There was a stream that flowed lazily through the meadow, creating ox-bow turns, and every now and then we saw evidence of extinct ox-bow lakes.  The wind came across the tall grasses and laid it down in a very picturesque way.  Finally the trail terminated at the highway and we had to walk the last half mile along the roadway to the parking area.  Across the street from the trail terminus however, was the parking area to Wolf Lake Trail.  The next time I take this trail, I will probably hike directly from the Wolf Lake Trailhead to Little Gibbon Falls.  I didn't mind the hike past Ice Lake, but the next time I go I'll probably be tourguiding and we'll want to get to the falls quickly. 

Chimene and Garrett at the entrance to Virginia Meadows

The wind laying the grasses down

The scope of the meadows

An ox-bow

An extinct ox-bow lake

Fringed Gentian

A stand of Fringed Gentian

Chimene and Garrett hiking out amid the wildflowers

The worst part of the trail
We reached the car ahead of the rain.  The weather was pleasant but overcast.  We drove into Canyon and got Garrett an ice cream.  We stopped in a new visitor's center that talked about the volcanos.  It was first class.  Well worth it.

Finally, we drove out through the Hayden Valley in the rain.  We spent time in two of the biggest traffic jams I've ever been a part of in the park and it turned out to be for bull elk and bison.  Chimene reminded me that many of the people in the traffic jam had probably never seen elk or bison before.  She was right.
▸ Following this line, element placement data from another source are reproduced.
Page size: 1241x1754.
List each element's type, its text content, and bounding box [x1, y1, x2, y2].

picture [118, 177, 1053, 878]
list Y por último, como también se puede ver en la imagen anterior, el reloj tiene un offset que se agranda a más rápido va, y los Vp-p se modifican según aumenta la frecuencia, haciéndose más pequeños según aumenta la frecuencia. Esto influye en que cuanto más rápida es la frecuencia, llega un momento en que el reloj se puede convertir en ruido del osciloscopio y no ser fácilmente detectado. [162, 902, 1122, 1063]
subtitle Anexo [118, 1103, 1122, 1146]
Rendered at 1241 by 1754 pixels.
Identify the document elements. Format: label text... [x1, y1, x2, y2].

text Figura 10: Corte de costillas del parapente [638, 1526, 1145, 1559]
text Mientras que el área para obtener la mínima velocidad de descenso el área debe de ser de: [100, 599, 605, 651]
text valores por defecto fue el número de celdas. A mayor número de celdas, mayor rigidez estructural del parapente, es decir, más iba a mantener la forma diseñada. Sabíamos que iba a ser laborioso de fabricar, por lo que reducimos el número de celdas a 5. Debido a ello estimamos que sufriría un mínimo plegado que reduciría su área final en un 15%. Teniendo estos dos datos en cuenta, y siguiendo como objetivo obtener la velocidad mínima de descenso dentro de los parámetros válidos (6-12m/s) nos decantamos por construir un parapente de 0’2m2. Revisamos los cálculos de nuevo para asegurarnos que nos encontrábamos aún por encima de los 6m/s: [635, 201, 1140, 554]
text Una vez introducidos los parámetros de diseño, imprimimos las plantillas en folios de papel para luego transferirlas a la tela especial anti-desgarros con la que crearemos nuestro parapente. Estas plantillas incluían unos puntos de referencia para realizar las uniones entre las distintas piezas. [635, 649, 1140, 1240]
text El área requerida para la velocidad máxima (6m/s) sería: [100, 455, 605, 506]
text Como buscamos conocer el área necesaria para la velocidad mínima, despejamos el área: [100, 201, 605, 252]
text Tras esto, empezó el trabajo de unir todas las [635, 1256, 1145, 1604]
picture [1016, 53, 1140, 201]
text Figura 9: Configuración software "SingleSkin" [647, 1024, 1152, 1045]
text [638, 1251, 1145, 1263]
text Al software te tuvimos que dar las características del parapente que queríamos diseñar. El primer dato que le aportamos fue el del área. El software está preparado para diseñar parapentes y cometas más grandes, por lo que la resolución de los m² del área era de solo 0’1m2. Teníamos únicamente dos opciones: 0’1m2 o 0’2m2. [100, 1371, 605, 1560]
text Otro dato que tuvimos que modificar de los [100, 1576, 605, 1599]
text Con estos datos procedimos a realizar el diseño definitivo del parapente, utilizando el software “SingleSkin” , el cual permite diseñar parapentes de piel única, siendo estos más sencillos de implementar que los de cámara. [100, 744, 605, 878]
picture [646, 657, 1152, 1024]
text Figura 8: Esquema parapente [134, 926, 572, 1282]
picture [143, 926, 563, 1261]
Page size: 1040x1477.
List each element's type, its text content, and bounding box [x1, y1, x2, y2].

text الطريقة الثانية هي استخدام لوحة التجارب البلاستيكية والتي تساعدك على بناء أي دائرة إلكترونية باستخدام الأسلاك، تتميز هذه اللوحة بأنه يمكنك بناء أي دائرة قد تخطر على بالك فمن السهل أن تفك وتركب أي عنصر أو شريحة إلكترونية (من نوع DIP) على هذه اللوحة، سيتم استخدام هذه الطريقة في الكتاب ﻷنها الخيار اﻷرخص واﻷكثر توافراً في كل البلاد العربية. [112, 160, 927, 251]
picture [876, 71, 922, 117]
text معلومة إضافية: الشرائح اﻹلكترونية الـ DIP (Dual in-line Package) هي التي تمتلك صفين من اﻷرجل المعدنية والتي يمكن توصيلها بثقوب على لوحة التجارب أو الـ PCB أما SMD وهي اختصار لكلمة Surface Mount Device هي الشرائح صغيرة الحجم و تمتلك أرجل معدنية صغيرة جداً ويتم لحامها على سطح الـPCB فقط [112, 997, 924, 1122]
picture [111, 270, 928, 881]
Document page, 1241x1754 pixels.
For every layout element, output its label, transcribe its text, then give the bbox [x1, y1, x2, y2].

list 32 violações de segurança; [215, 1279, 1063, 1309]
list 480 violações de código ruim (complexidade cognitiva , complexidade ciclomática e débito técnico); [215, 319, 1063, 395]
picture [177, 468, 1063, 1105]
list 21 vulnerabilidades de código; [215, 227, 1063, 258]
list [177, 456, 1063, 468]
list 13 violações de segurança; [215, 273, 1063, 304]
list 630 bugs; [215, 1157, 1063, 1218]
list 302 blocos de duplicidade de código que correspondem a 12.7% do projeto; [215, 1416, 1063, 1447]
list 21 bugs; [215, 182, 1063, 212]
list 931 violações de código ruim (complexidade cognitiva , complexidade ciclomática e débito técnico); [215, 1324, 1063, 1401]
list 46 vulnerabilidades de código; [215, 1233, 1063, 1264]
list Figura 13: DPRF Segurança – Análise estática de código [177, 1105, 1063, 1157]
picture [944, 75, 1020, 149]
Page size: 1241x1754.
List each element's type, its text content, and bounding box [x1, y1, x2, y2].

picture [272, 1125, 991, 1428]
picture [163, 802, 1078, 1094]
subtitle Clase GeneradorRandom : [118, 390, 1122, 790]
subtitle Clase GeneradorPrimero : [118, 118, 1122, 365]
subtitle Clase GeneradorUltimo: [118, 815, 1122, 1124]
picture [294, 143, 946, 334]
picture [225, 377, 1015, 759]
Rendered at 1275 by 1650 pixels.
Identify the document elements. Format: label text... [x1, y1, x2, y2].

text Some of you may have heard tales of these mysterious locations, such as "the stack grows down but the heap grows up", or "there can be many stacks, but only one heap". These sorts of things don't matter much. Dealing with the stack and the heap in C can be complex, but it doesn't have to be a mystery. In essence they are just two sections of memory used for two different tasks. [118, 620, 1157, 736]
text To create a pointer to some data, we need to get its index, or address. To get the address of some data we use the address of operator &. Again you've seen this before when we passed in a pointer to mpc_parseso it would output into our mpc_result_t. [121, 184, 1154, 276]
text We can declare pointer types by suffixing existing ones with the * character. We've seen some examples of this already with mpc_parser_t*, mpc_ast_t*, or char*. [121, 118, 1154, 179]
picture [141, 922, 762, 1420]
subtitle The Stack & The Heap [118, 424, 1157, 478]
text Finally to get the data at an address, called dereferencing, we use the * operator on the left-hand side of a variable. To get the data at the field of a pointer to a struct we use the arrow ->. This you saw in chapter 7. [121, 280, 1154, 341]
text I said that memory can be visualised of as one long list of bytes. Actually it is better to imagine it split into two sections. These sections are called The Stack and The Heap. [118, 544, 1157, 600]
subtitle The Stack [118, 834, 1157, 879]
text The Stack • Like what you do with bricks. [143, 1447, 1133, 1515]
The weather broke and the sky cleared in time for us to stop briefly at Keppler Cascades.  I hadn't seen this waterfall for several years and had forgotten just how pretty it is.

Keppler Cascades
This was a great day in Yellowstone National Park.  And while Garrett's brothers and friends weren't available to him, at least he got some good time with Mom and Dad.  This was a wonderful day.